En Occitanie, un mouvement de colère qui s’installe durablement "au pays de la résistance agricole"
Terre de contestations, le Midi ne faillit pas à sa réputation et à sa tradition historique, avec ce mouvement des agriculteurs qui ne faiblit pas.
C’est une colère sourde, dont les premiers échos ont résonné à bas bruit, mais qui s’amplifie rapidement. Depuis le Midi comme souvent, l’ancien Midi rouge, l’une des plus vastes régions viticoles au monde.
À Narbonne, le 25 novembre, ils étaient 3 000, selon la police, deux fois plus d’après les organisateurs, à défiler pour venir manifester "colère, abattement, et ras-le-bol généralisé". Il s’agissait là des seuls vignerons, pensait-on, mobilisés pour exiger des mesures d’aides à une filière en crise.
"Aucune autre n’a eu à supporter un tel cumul de facteurs politiques, économiques et climatiques en quelques mois. Les vignerons vivent une violence économique inouïe" avait alors rappelé, à tous les micros qui se présentaient à lui, Jean-Marie Fabre, le président national des Vignerons indépendants de France.
De Narbonne à Montpellier
La manifestation s‘était déroulée dans le calme, mais si elle avait été organisée à l’appel du syndicat des Vignerons indépendants de France, celui des Jeunes agriculteurs (JA) et la Fédération nationale des syndicats d’exploitants agricoles (FNSEA) y avaient également participé. Ainsi que nombre d’élus, ou d’acteurs de la ruralité, tous horizons confondus.
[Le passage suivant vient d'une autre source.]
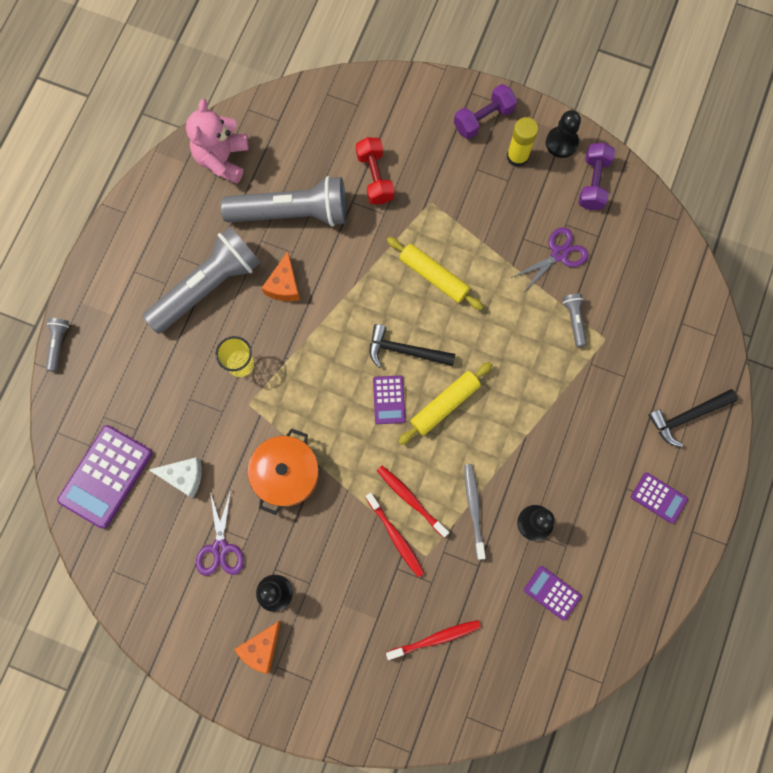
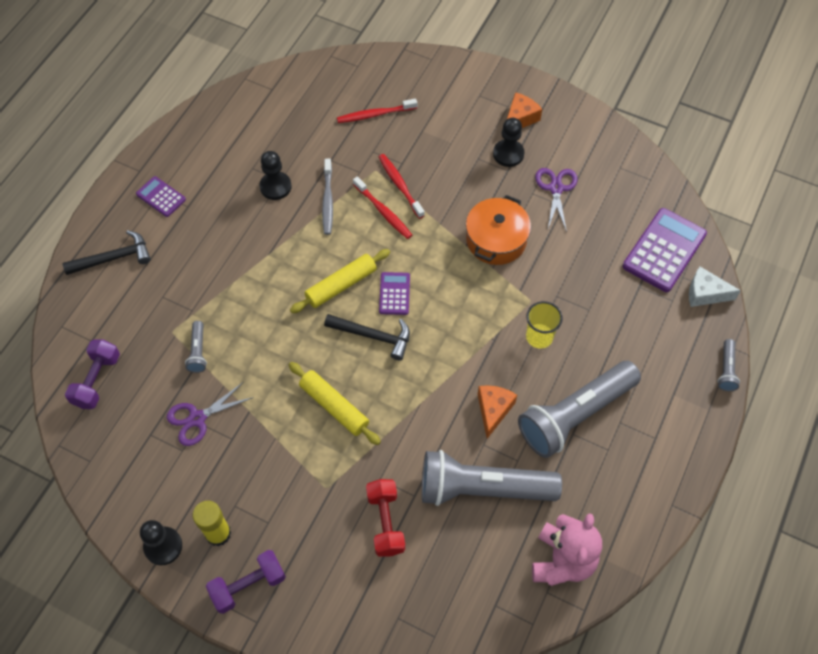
camera: 175 degrees left, 15 degrees down
(183, 476) = (591, 245): white cheese -> white cheese (705, 293)
(552, 593) = (272, 137): purple calculator -> none
(593, 183) = (139, 494): purple dumbbell -> purple dumbbell (97, 380)

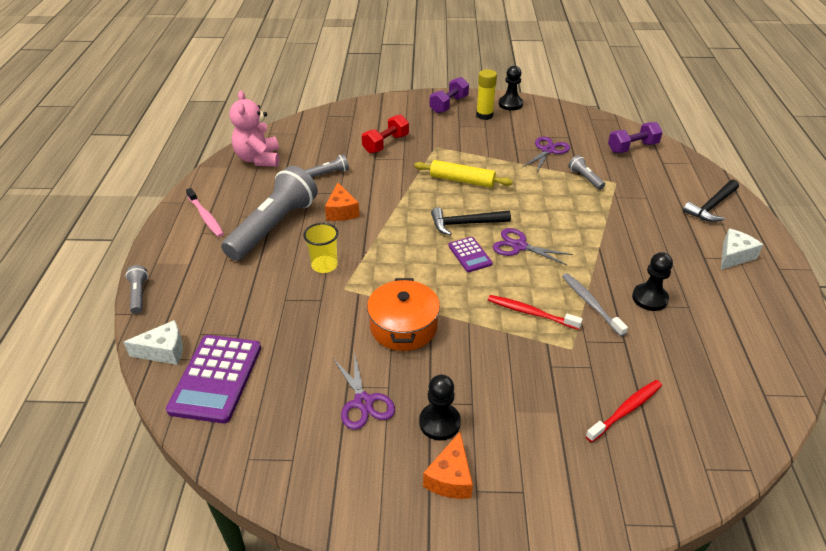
camera: 155 degrees right, 20 degrees down
(97, 380) = (632, 148): purple dumbbell -> purple dumbbell turned 75 degrees clockwise
(161, 197) = (734, 256): purple calculator -> white cheese
(341, 285) = (519, 246): yellow rolling pin -> purple scissors
(385, 522) = (386, 144): red dumbbell -> red dumbbell turned 75 degrees clockwise
(400, 185) = (534, 343): red toothbrush -> none
(482, 488) = (329, 173): grey flashlight -> grey flashlight, size x0.42
(647, 464) = (205, 217): none -> pink toothbrush

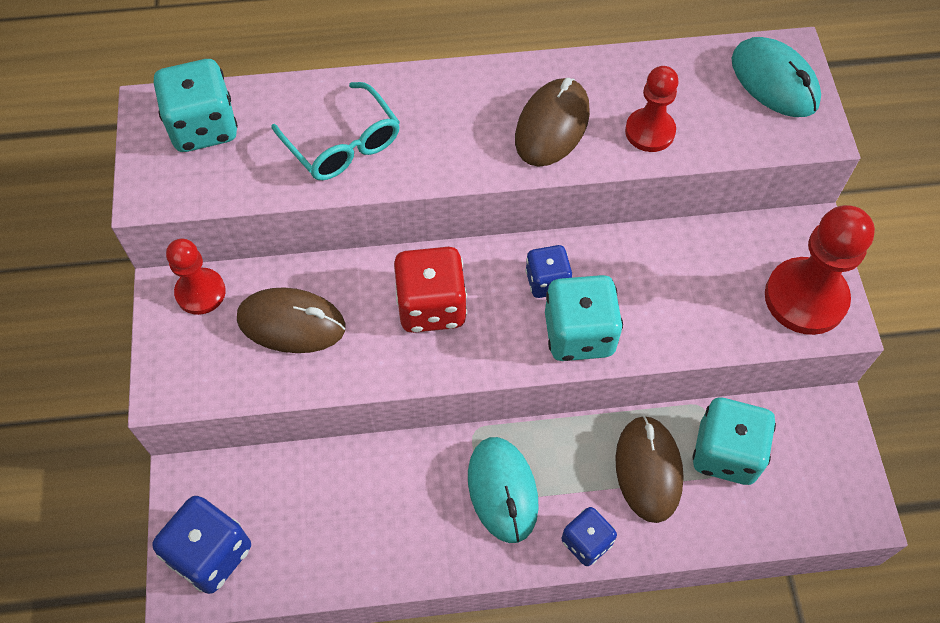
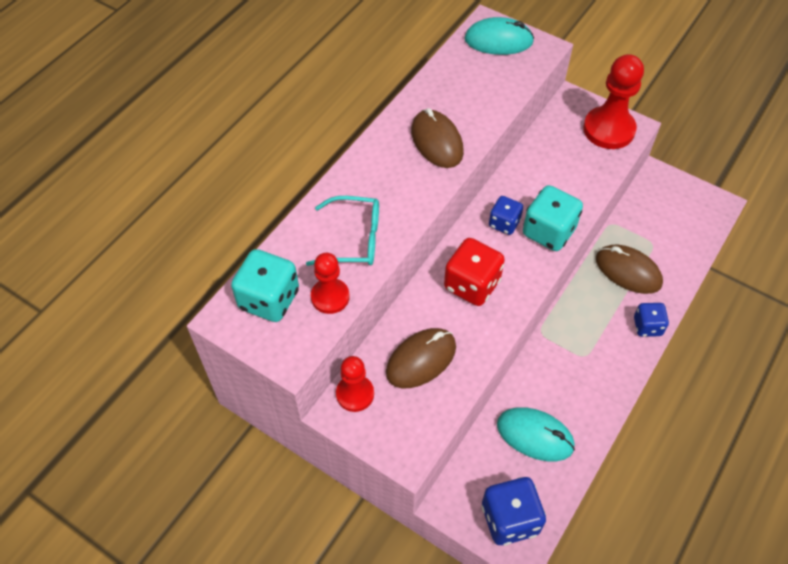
camera: 50 degrees left, 5 degrees down
(502, 490) = (587, 343): turquoise mouse -> turquoise mouse (535, 435)
(650, 131) = (480, 106): red pawn -> red pawn (330, 297)
(726, 453) = (645, 233): turquoise dice -> none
Une ruralité qui quelques mois plus tôt, le 11 février, à Montpellier cette fois, avait rassemblé 13 000 personnes pour défendre valeurs, traditions, cultures, art de vivre, terroirs et territoires. Là encore dans le calme, mais, déjà, flottait un sentiment diffus de colère. Et nombre de ceux venus dire leur attachement à la ruralité se sont retrouvés aux côtés des vignerons à Narbonne, maires, éleveurs de taureaux, ou agriculteurs de tous horizons.
Inflation et normes honnies
Et puis le manque d’eau dans une période de sécheresse historique pour les départements de l’ex-Languedoc-Roussillon (voire inédite en ce qui concerne celui des Pyrénées-Orientales), l’inflation, sur les prix de l’électricité ou des carburants notamment, avec la hausse des coûts de productions qui en découle, ou les importations massives de produits venus d’Ukraine ont attisé la grogne.
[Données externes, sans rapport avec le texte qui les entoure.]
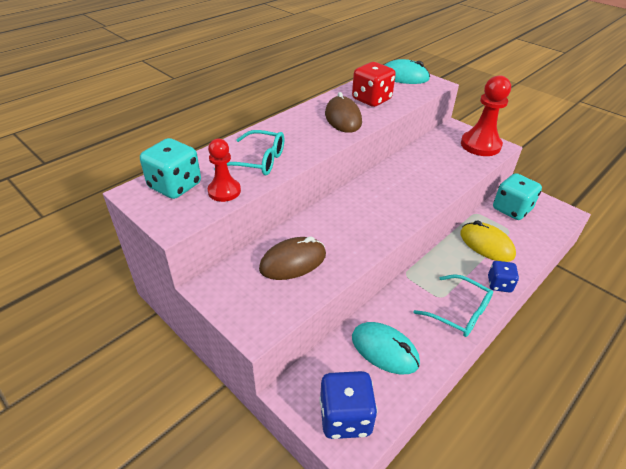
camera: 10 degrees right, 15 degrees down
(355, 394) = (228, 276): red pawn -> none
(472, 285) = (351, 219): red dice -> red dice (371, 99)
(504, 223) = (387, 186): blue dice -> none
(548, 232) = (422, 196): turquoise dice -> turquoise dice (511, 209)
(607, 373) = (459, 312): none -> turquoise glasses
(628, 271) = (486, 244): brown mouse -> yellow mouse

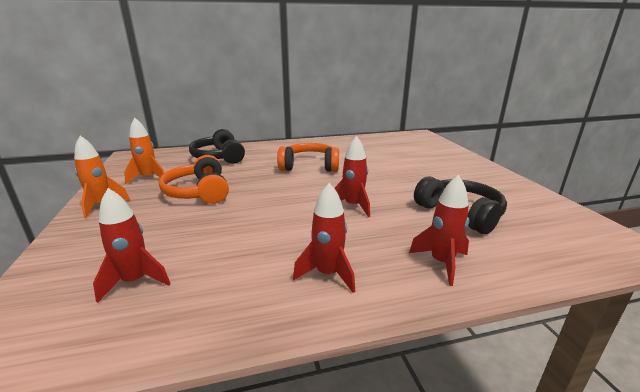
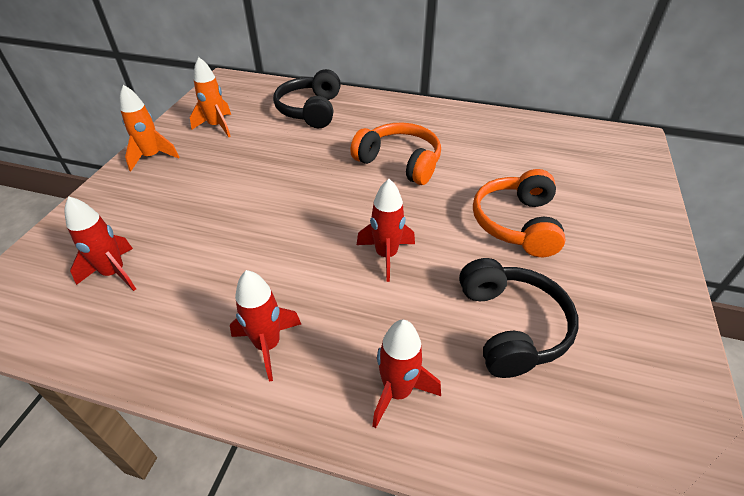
camera: 30 degrees right, 20 degrees up
(198, 192) = (246, 167): orange headphones -> orange headphones (516, 223)

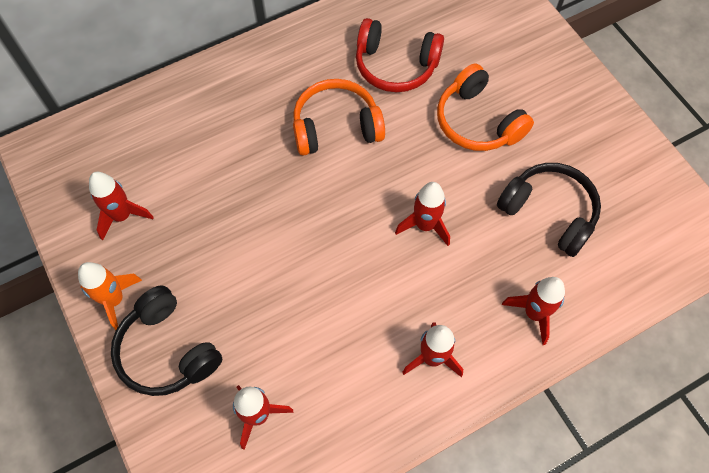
camera: 45 degrees left, 20 degrees up
(217, 126) = (122, 216): orange rocket -> red rocket
(310, 110) = (185, 125): black headphones -> black headphones (167, 350)
(488, 157) = (395, 66): none -> red headphones

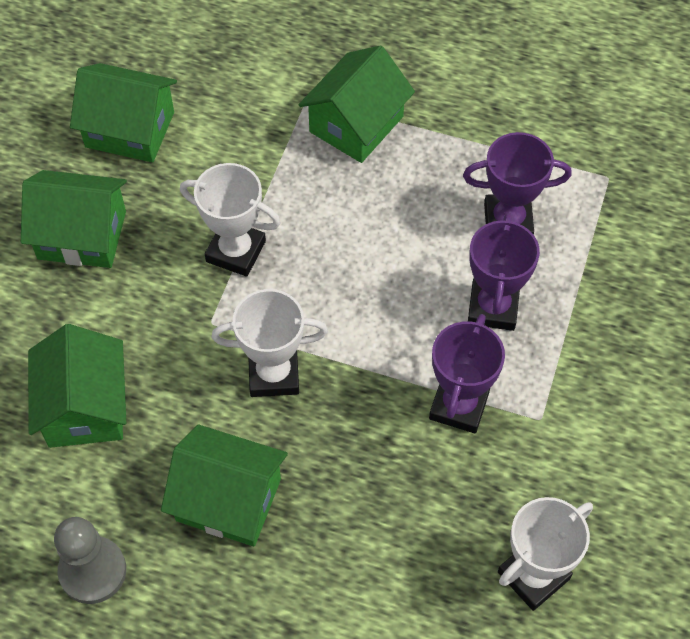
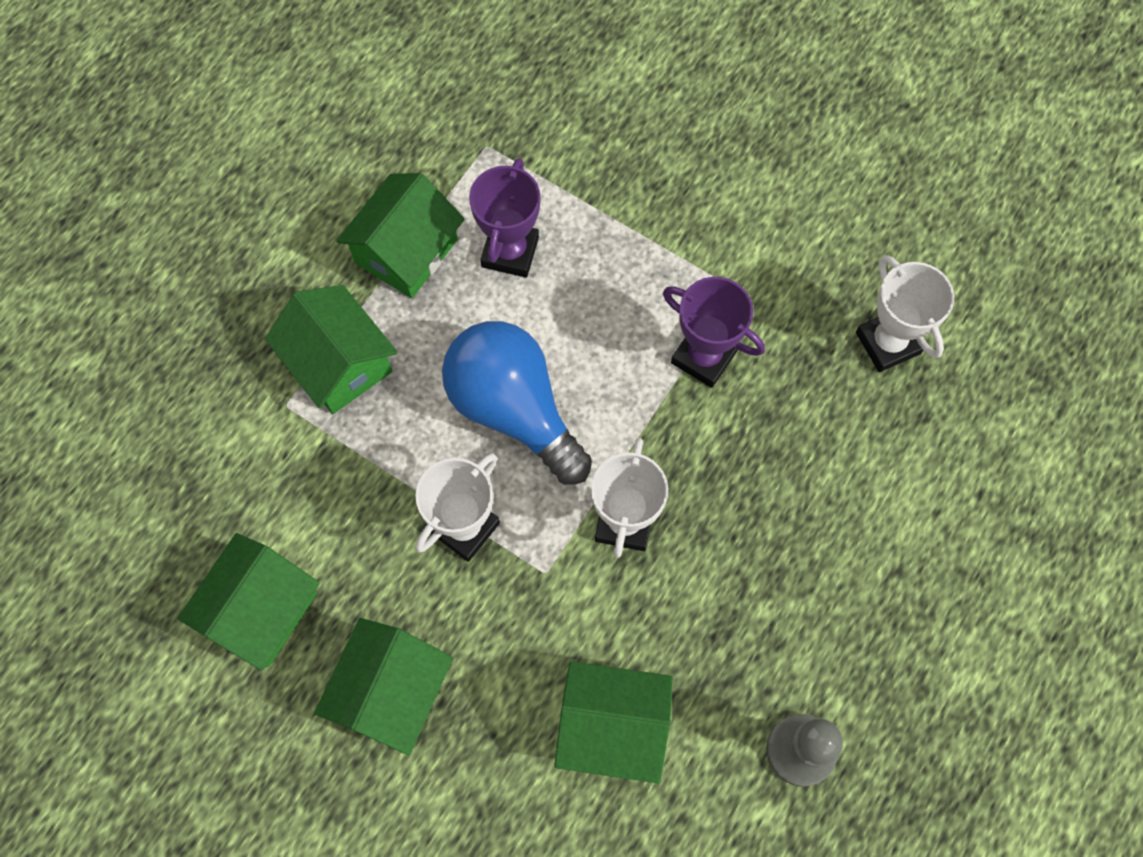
camera: 75 degrees left, 10 degrees up
(228, 499) = (753, 598): green house -> green house (406, 251)
(355, 261) = (514, 409): none -> blue light bulb
(493, 307) = (605, 295): purple trophy -> none

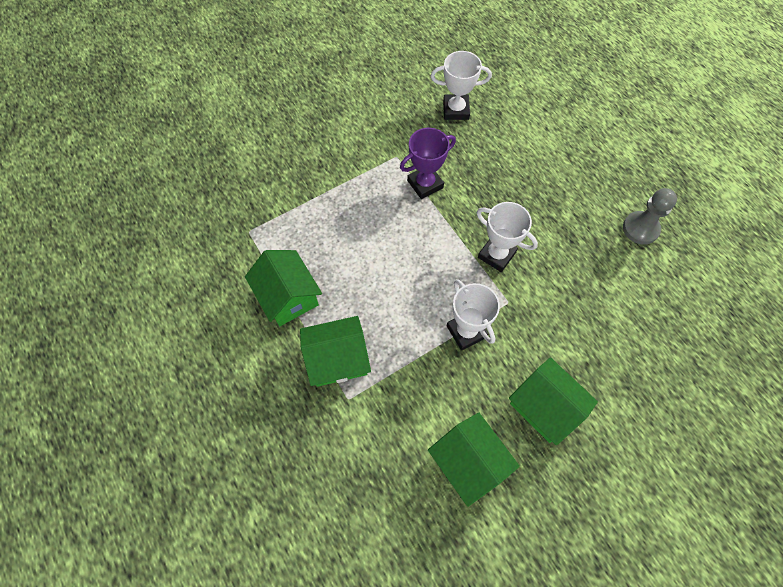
camera: 65 degrees left, 5 degrees down
(510, 252) = (318, 245): purple trophy -> none
(514, 409) = (410, 280): blue light bulb -> none
(612, 726) = (602, 304): green house -> none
Sans oublier ces directives européennes honnies par les agriculteurs, particulièrement celles relatives à l’agroécologie et à la protection de l’environnement, qui ont achevé de donner des raisons à cette colère.
D'abord en Allemagne et aux Pays-Bas
Qui explose partout. En Allemagne, aux Pays-Bas, en Roumanie, en Pologne, d’abord. En France désormais. De Rennes à Carcassonne (avec une explosion dans un bâtiment – vide - de la Direction régionale de l’environnement, de l’aménagement et du logement), d’Avignon à Laval, se multiplient les démonstrations de fronde.
Avant de se cristalliser sur l’A64, entre Toulouse et Tarbes. Là où débute "le pays de la résistance agricole", selon les mots, prononcés sur BFMTV, de Jérôme Bayle, éleveur en, Haute-Garonne devenu la figure emblématique du mouvement. Un peu comme l’Audois Frédéric Rouanet, président du syndicat des vignerons de ce département, incarna le visage de vignerons excédés.
"Ça va péter" avait-il anticipé dans Midi Libre, avant le rendez-vous de Narbonne. Et des souvenirs des actions musclées du Crav (Comité régional d’action viticole), de se rappeler au souvenir des autorités. Qui se souviennent aussi du mouvement des “gilets jaunes”.
"La place de l’agriculture dans nos sociétés"
Et maintenant ? Au cœur de cette actualité, sous sa double casquette de députée européenne (majorité présidentielle) et de vigneronne (à Fontanès, dans l’Hérault), Irène Tolleret pose le constat : "L’agriculture européenne est une force, mais elle se rend compte, face à ce qu‘on lui demande parfois, que le bon sens paysan aurait commandé de faire autrement. Il y a un ras-le-bol sur un empilement de normes, et une désespérance. On ne peut pas dans le même temps demander des normes européennes environnementales et dire que sous prétexte qu’il y a la guerre en Ukraine on va importer des quantités très importantes sans respecter ces normes. Les agriculteurs vivent toutes ces incohérences. Et ils sont en train de nous dire : “Au secours, on existe, aidez-nous !” Le fond du problème c’est la place de l’agriculture dans nos sociétés."